The win gave Mayo a place in the Connacht final, and they easily accounted for Leitrim in Tuam Stadium. However, Mayo’s first visit to Croke Park since 1955 saw them collapse against Meath in the All-Ireland semi-final. Defeat by Galway in ‘a terrible match’ in Castlebar in 1968 prompted a stinging rebuke from Rice, who announced in the Connaught Telegraph that he would ‘refuse to report until Mayo footballers grow up and become men’. It prompted an outcry.
“There was murder!” Rice says with the laugh of a man who lived to tell the tale. “I remember a priest and a doctor and someone else saying I was absolutely right, but in the county in general, I was ostracised. Actually, I took a lot of the blame off the shoulders of the Mayo team. All the focus went on me!”
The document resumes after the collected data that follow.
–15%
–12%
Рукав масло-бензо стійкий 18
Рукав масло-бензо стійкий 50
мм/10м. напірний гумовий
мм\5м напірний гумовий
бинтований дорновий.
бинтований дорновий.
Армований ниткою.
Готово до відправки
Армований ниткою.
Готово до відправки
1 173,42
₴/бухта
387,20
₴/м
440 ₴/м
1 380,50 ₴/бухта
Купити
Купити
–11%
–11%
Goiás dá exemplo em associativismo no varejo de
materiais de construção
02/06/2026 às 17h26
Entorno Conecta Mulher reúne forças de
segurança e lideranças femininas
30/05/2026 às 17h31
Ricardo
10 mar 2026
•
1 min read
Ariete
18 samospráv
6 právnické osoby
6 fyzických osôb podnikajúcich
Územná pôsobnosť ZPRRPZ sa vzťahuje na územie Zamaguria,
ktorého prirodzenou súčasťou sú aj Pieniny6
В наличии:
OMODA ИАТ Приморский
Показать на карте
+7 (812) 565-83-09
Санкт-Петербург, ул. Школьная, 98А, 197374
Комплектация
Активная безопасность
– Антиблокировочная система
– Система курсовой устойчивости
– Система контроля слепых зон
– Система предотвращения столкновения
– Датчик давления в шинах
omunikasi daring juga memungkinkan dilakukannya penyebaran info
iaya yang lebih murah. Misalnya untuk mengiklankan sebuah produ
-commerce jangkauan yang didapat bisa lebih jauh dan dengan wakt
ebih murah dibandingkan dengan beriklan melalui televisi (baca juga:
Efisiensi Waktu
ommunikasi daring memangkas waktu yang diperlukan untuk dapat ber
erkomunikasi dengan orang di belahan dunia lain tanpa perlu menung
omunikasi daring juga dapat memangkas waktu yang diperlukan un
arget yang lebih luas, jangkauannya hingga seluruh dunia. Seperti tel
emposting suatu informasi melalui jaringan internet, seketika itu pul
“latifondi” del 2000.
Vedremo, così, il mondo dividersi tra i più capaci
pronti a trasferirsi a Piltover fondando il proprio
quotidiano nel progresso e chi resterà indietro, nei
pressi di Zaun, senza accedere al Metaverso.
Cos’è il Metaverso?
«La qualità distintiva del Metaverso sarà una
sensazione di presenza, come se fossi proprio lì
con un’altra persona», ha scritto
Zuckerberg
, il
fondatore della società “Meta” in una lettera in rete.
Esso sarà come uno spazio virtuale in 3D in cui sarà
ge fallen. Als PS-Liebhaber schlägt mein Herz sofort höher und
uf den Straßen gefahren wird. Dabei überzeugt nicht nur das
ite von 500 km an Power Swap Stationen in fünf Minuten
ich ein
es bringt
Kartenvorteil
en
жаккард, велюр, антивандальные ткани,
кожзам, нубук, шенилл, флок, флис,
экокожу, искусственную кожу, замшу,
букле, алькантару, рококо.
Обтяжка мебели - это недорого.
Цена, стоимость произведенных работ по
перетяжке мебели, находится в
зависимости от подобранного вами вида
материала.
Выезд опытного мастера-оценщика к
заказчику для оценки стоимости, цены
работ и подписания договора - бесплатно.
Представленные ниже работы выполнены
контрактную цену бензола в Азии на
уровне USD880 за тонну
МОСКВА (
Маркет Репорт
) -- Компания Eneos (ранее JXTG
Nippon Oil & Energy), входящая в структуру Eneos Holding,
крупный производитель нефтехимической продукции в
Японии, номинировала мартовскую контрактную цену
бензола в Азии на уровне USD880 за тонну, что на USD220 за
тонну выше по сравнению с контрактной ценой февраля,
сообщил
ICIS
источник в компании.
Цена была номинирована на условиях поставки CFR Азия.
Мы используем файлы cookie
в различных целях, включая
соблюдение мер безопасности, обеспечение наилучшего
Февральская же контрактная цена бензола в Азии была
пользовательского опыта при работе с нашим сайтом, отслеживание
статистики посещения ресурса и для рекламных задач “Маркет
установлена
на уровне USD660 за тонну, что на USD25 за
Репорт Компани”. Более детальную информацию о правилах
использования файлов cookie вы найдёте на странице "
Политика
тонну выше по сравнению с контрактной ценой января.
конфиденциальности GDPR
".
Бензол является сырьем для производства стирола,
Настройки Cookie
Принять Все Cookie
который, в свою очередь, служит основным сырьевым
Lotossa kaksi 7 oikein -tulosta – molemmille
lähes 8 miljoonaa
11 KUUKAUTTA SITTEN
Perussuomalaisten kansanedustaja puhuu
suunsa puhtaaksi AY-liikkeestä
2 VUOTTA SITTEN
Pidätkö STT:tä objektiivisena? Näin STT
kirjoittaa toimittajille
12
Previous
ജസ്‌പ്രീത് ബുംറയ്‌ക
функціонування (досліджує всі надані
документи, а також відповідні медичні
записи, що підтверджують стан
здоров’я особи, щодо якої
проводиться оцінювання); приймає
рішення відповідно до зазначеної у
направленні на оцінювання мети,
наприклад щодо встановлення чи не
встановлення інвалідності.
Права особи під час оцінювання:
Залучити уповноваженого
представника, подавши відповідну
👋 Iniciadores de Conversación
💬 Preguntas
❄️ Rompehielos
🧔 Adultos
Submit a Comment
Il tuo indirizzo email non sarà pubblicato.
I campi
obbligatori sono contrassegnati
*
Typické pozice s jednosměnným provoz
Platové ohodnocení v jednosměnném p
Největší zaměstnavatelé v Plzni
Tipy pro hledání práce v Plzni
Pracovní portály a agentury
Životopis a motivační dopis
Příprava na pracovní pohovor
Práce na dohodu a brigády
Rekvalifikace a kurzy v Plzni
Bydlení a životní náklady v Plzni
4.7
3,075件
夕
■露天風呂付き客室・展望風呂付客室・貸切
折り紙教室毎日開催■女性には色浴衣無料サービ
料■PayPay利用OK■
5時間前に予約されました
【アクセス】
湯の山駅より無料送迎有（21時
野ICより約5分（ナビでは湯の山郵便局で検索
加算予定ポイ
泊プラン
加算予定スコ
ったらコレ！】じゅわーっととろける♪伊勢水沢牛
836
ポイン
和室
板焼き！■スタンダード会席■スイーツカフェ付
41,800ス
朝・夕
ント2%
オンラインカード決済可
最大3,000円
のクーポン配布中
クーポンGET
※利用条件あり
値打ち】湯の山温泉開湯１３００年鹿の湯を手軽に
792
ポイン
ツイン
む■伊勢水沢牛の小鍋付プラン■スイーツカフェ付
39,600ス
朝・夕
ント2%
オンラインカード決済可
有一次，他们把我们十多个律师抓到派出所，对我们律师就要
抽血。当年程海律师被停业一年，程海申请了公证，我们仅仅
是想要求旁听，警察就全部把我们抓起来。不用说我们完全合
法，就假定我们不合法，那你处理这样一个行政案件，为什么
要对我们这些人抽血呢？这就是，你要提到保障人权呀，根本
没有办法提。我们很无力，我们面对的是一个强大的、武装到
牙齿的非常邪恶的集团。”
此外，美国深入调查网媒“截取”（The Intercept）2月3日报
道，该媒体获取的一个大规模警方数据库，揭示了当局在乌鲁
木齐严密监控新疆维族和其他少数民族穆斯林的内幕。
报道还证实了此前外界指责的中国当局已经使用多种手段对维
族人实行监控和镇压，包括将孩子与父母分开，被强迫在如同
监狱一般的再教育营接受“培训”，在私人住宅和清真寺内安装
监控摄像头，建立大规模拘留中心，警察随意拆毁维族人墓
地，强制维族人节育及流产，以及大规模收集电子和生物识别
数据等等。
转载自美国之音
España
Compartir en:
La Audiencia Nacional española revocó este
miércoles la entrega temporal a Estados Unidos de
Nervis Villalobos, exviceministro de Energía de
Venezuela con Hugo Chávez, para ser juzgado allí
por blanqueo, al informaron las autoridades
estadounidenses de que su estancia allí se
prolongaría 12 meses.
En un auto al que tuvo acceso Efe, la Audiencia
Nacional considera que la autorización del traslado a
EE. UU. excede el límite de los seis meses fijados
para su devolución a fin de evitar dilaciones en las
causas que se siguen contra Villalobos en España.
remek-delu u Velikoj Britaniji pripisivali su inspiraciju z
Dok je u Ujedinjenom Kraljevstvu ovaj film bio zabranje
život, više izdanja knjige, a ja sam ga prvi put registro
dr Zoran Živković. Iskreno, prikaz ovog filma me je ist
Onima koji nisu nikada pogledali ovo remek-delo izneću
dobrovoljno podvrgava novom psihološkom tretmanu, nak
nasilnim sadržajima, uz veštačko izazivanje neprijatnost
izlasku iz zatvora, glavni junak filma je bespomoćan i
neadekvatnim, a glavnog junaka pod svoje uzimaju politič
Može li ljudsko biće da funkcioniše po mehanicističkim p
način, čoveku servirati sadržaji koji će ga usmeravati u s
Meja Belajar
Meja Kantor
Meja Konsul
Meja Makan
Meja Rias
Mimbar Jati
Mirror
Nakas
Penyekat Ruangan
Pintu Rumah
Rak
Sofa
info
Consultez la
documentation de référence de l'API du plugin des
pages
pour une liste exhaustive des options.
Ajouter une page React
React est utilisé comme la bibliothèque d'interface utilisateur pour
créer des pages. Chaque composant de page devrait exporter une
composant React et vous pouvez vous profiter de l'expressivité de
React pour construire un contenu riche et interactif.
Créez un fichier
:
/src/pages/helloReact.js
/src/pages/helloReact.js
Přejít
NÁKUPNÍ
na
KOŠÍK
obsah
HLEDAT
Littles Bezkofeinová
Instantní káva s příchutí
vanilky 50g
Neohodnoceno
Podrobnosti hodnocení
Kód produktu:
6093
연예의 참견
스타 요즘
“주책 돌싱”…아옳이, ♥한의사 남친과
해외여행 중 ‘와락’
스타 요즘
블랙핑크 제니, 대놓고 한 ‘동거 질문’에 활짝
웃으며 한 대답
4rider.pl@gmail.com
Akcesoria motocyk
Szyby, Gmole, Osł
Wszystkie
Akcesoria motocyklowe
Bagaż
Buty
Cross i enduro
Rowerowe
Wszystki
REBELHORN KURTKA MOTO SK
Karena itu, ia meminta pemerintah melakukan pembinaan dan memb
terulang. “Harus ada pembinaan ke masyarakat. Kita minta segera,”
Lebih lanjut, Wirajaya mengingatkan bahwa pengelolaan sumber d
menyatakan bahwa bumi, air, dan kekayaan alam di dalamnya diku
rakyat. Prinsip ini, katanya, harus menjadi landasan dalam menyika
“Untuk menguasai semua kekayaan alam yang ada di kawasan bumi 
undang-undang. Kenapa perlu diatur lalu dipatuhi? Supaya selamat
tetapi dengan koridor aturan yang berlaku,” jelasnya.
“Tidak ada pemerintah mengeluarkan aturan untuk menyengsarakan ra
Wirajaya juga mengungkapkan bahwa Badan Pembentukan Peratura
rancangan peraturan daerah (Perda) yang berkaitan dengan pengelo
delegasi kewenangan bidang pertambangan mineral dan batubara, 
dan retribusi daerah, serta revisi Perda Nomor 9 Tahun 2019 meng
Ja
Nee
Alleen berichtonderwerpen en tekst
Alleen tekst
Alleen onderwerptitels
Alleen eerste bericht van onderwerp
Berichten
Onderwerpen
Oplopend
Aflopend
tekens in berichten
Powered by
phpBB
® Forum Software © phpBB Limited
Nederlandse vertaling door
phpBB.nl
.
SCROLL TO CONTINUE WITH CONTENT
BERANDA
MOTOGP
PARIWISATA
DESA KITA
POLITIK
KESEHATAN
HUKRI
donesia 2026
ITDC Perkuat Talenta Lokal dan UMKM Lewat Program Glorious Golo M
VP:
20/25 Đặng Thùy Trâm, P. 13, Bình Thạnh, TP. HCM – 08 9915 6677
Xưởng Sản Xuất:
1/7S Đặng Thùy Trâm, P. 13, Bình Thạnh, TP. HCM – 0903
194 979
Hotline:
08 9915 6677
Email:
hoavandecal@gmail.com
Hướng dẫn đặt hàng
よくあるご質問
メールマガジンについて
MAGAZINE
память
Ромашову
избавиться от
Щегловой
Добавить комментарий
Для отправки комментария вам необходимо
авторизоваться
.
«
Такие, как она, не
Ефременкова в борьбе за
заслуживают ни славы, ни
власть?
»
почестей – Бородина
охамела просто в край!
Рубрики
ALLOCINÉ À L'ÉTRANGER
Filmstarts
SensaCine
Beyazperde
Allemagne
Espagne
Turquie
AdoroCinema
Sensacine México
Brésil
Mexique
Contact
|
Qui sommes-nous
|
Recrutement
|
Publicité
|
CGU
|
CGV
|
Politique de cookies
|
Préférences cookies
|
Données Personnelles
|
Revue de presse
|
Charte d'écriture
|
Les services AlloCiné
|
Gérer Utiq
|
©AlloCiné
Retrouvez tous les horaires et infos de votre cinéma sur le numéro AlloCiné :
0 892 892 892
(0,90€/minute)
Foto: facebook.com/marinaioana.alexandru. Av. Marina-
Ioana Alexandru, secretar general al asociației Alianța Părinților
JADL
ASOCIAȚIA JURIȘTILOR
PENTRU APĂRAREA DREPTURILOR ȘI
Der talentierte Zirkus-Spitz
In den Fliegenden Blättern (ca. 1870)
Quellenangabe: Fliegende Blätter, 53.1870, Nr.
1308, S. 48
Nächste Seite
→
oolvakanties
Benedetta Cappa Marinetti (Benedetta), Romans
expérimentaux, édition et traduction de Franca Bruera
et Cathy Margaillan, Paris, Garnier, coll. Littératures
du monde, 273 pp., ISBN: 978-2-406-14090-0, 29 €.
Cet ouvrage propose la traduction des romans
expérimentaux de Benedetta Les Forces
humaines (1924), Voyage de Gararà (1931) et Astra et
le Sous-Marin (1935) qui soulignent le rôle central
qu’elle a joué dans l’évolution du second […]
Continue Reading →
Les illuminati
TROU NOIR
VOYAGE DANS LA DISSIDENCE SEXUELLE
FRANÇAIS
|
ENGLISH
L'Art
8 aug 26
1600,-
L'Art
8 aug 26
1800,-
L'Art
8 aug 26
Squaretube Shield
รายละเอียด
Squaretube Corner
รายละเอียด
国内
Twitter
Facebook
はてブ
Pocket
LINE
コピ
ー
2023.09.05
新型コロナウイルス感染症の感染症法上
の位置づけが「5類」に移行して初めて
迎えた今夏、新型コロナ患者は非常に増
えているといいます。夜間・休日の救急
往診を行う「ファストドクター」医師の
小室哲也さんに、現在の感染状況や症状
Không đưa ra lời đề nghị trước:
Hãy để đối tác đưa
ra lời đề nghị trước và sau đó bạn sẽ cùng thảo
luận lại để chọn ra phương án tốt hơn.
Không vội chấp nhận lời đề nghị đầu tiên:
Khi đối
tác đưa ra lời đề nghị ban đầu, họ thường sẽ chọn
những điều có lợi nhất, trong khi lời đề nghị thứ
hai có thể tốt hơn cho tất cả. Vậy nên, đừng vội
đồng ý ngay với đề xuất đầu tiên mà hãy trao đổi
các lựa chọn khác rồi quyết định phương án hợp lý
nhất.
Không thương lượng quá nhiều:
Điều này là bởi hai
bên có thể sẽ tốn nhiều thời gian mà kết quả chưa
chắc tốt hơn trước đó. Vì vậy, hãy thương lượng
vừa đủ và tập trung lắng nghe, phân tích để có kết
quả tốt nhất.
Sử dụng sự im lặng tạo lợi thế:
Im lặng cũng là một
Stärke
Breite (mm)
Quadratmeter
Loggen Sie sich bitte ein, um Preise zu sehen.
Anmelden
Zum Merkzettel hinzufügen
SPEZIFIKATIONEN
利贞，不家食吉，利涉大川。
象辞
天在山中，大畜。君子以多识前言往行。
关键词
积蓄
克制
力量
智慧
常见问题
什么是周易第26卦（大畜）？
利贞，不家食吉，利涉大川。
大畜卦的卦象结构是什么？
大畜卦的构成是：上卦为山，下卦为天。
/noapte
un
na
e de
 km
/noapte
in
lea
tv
Perhaps, he smiles, the criticism did something to spur the team on, though when Mayo regained the Nestor Cup in 1969, there was no queue at his door to hand out plaudits! That side narrowly lost the All-Ireland semi-final to Kerry, but came back to win what was then a record tenth National League title in 1970. Forty years after making that famous vow to walk barefoot, Seán Rice isn’t planning a repeat for 2007. He expects a tight game and anyway, the N60 and N17 aren’t very pedestrian-friendly these days.